[[ DATASET EXCERPTS, beginning ]]

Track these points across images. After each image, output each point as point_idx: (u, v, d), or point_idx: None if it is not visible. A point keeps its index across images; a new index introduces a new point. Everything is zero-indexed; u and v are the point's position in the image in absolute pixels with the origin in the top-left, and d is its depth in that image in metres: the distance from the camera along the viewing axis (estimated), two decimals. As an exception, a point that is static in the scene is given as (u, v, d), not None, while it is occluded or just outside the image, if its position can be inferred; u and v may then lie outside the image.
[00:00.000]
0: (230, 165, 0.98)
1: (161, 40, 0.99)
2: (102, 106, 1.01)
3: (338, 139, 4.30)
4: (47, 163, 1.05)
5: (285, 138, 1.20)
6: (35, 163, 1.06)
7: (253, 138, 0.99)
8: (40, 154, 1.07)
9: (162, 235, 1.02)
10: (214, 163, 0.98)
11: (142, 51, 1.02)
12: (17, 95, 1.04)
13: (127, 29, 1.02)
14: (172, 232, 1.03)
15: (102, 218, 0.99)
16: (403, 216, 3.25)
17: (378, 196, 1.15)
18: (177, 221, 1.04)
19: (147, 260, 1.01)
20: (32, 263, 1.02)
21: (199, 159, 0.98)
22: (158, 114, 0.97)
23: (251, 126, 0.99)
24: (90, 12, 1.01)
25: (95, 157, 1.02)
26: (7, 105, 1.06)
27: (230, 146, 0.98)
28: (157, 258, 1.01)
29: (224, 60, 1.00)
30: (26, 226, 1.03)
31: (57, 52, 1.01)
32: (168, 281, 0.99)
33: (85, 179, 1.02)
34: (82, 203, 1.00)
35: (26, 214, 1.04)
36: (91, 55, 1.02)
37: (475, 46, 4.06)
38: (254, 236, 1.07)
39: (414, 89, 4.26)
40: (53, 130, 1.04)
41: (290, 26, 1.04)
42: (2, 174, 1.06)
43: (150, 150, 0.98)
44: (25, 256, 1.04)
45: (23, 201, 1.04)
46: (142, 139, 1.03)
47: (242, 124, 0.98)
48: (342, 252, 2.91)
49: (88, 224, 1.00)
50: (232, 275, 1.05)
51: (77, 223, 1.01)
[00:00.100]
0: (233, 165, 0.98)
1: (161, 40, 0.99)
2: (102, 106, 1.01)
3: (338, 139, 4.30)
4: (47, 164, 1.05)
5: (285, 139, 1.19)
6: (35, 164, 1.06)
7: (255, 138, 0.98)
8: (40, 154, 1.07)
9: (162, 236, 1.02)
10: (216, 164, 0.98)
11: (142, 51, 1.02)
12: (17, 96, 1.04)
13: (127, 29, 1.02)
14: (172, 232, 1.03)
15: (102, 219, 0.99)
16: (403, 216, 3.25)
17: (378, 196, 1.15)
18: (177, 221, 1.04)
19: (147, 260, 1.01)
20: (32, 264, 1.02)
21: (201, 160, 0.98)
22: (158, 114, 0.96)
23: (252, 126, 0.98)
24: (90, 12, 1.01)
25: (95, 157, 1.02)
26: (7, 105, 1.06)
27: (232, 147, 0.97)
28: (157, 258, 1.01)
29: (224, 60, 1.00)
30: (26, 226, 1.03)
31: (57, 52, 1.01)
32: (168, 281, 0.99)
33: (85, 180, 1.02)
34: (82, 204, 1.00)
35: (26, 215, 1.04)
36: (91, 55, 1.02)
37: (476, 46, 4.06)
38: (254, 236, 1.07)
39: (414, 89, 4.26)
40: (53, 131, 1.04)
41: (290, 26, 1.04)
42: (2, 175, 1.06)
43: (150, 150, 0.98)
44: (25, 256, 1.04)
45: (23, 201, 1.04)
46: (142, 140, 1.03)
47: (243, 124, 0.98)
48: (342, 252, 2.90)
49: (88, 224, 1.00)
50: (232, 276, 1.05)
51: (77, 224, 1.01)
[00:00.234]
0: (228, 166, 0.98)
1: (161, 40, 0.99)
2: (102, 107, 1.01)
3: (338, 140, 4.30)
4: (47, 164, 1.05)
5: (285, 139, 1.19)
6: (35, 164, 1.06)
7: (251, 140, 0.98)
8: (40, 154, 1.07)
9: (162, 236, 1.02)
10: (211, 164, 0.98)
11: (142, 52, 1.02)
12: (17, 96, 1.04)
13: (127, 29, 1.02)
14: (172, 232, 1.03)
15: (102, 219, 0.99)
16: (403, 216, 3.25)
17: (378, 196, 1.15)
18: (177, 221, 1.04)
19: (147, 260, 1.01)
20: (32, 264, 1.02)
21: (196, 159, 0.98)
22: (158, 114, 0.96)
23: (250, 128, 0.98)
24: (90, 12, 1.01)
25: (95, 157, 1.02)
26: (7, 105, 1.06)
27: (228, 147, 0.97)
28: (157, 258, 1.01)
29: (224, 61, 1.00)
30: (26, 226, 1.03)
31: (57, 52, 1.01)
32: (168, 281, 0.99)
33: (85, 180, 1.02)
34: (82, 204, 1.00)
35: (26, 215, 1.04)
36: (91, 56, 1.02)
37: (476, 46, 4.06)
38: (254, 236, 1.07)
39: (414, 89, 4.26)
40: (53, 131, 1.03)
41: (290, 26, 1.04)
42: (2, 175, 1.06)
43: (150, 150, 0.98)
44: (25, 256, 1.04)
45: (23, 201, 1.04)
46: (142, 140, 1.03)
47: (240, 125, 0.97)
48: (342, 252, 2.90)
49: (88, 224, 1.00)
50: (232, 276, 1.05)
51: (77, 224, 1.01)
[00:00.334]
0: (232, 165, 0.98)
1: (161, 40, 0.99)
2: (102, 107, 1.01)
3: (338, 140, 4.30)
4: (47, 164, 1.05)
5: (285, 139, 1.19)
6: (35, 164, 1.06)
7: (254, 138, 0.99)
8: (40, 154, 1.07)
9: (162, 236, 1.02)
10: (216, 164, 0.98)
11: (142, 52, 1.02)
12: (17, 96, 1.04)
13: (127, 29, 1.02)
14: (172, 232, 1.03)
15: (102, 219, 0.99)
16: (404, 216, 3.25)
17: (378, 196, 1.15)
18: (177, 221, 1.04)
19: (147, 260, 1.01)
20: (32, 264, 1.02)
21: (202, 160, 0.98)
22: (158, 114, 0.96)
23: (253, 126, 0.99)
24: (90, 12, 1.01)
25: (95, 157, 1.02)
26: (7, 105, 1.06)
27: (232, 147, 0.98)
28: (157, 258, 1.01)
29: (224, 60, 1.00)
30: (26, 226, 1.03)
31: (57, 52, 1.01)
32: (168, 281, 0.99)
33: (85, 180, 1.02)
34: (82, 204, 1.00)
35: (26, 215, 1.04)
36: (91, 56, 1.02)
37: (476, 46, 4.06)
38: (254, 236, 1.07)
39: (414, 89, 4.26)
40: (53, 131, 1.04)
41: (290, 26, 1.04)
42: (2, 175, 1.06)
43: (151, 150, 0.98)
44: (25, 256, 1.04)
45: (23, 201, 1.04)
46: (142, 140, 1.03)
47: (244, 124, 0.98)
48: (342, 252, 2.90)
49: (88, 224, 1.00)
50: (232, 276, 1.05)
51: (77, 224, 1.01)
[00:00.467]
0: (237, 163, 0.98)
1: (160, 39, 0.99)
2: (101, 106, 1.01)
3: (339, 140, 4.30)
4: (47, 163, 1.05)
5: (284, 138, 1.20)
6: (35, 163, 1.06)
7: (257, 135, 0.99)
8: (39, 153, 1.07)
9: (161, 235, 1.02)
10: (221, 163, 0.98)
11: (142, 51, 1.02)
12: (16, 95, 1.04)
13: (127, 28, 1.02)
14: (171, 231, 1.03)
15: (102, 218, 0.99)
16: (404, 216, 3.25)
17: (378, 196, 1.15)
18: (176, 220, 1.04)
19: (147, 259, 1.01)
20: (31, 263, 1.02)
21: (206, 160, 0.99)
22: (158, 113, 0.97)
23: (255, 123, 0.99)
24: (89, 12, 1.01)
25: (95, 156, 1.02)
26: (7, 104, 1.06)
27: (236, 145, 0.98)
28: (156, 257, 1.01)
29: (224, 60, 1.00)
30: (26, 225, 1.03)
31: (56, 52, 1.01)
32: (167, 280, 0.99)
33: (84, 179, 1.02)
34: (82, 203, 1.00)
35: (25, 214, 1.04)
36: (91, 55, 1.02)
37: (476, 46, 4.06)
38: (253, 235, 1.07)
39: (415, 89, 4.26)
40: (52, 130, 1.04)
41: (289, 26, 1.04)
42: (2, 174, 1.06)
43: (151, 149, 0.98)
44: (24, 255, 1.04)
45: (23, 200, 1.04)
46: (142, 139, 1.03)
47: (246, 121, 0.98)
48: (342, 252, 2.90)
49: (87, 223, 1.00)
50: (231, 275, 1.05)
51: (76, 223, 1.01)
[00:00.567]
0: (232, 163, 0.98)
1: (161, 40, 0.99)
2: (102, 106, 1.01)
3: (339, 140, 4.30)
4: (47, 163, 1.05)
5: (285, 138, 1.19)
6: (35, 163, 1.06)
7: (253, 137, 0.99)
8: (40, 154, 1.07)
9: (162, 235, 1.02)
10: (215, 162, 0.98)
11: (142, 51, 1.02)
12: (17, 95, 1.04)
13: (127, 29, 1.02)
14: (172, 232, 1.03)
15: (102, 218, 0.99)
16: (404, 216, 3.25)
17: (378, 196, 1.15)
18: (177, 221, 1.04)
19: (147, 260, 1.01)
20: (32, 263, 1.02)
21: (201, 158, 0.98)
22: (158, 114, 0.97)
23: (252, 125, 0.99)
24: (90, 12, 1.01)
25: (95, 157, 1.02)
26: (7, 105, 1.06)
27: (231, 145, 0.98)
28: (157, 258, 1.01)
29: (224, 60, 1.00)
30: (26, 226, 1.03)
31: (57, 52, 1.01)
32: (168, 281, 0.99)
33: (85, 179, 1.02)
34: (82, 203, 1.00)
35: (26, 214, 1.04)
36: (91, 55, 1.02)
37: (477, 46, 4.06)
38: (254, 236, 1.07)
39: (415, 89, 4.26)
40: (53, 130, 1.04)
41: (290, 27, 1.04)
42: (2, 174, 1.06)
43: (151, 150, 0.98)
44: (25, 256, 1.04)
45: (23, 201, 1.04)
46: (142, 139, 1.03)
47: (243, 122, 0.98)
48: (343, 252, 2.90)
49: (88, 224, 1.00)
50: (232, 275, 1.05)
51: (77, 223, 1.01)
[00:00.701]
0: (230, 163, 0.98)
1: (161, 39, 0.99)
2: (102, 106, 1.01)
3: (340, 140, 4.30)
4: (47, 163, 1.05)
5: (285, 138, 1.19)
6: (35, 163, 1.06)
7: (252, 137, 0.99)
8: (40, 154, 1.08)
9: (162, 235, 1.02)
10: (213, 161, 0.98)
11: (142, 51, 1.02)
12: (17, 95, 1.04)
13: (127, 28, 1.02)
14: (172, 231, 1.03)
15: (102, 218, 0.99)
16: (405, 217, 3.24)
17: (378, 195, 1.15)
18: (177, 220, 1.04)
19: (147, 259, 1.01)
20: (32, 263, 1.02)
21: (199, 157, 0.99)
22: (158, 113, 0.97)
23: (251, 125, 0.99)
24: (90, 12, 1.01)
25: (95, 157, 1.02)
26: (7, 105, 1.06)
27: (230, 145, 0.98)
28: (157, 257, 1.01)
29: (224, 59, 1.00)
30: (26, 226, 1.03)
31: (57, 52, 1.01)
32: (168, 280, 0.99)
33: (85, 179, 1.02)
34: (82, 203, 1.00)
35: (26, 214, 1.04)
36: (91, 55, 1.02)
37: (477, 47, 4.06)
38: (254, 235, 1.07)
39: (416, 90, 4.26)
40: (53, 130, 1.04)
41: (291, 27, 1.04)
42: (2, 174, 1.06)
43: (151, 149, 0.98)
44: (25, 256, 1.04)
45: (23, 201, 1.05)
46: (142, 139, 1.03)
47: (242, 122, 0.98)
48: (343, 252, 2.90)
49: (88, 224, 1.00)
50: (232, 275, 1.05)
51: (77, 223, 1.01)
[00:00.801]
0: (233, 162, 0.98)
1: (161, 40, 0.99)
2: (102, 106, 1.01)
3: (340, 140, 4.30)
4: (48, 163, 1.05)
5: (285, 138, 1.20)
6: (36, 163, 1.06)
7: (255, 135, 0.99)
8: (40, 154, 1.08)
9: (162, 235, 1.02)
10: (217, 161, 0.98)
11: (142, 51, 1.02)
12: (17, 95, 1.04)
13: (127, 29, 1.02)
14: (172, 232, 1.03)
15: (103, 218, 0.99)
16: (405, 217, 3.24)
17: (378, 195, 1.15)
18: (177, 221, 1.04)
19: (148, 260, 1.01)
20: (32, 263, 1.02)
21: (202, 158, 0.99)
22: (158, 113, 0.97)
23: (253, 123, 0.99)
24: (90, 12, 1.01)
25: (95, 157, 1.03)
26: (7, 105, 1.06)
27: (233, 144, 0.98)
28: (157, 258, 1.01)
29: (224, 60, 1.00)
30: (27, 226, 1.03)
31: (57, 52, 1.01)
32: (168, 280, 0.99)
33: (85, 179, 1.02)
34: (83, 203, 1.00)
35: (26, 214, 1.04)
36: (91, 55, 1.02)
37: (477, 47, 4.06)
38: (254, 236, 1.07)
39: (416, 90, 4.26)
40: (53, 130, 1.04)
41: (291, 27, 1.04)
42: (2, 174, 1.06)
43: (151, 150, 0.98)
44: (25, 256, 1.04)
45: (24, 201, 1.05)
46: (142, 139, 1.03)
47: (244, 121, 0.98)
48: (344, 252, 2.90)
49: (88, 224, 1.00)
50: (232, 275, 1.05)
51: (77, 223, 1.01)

[[ DATASET EXCERPTS, end ]]

Beginning with the line containing "[00:00.000]" and ending with the line containing "48: (342, 252, 2.91)", extract those lines exactly from the listing above, and only those.

[00:00.000]
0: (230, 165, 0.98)
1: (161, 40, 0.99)
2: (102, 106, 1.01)
3: (338, 139, 4.30)
4: (47, 163, 1.05)
5: (285, 138, 1.20)
6: (35, 163, 1.06)
7: (253, 138, 0.99)
8: (40, 154, 1.07)
9: (162, 235, 1.02)
10: (214, 163, 0.98)
11: (142, 51, 1.02)
12: (17, 95, 1.04)
13: (127, 29, 1.02)
14: (172, 232, 1.03)
15: (102, 218, 0.99)
16: (403, 216, 3.25)
17: (378, 196, 1.15)
18: (177, 221, 1.04)
19: (147, 260, 1.01)
20: (32, 263, 1.02)
21: (199, 159, 0.98)
22: (158, 114, 0.97)
23: (251, 126, 0.99)
24: (90, 12, 1.01)
25: (95, 157, 1.02)
26: (7, 105, 1.06)
27: (230, 146, 0.98)
28: (157, 258, 1.01)
29: (224, 60, 1.00)
30: (26, 226, 1.03)
31: (57, 52, 1.01)
32: (168, 281, 0.99)
33: (85, 179, 1.02)
34: (82, 203, 1.00)
35: (26, 214, 1.04)
36: (91, 55, 1.02)
37: (475, 46, 4.06)
38: (254, 236, 1.07)
39: (414, 89, 4.26)
40: (53, 130, 1.04)
41: (290, 26, 1.04)
42: (2, 174, 1.06)
43: (150, 150, 0.98)
44: (25, 256, 1.04)
45: (23, 201, 1.04)
46: (142, 139, 1.03)
47: (242, 124, 0.98)
48: (342, 252, 2.91)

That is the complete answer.